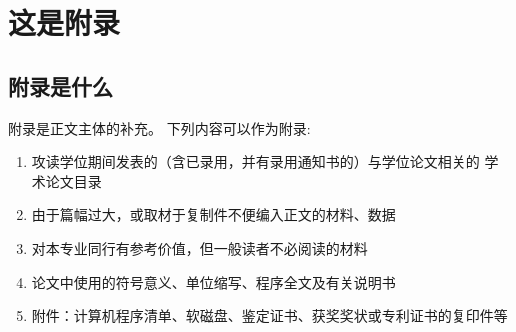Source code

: 

\chapter{这是附录}


\section{附录是什么}
\Verbatiminput{}
附录是正文主体的补充。
下列内容可以作为附录:
\begin{enumerate}
\item 攻读学位期间发表的（含已录用，并有录用通知书的）与学位论文相关的
	学术论文目录
\item 由于篇幅过大，或取材于复制件不便编入正文的材料、数据
\item 对本专业同行有参考价值，但一般读者不必阅读的材料
\item 论文中使用的符号意义、单位缩写、程序全文及有关说明书
\item 附件：计算机程序清单、软磁盘、鉴定证书、获奖奖状或专利证书的复印件等
\end{enumerate}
• • • • • • •
What lines in the material above hold the string "item"? List them.

\item 攻读学位期间发表的（含已录用，并有录用通知书的）与学位论文相关的
\item 由于篇幅过大，或取材于复制件不便编入正文的材料、数据
\item 对本专业同行有参考价值，但一般读者不必阅读的材料
\item 论文中使用的符号意义、单位缩写、程序全文及有关说明书
\item 附件：计算机程序清单、软磁盘、鉴定证书、获奖奖状或专利证书的复印件等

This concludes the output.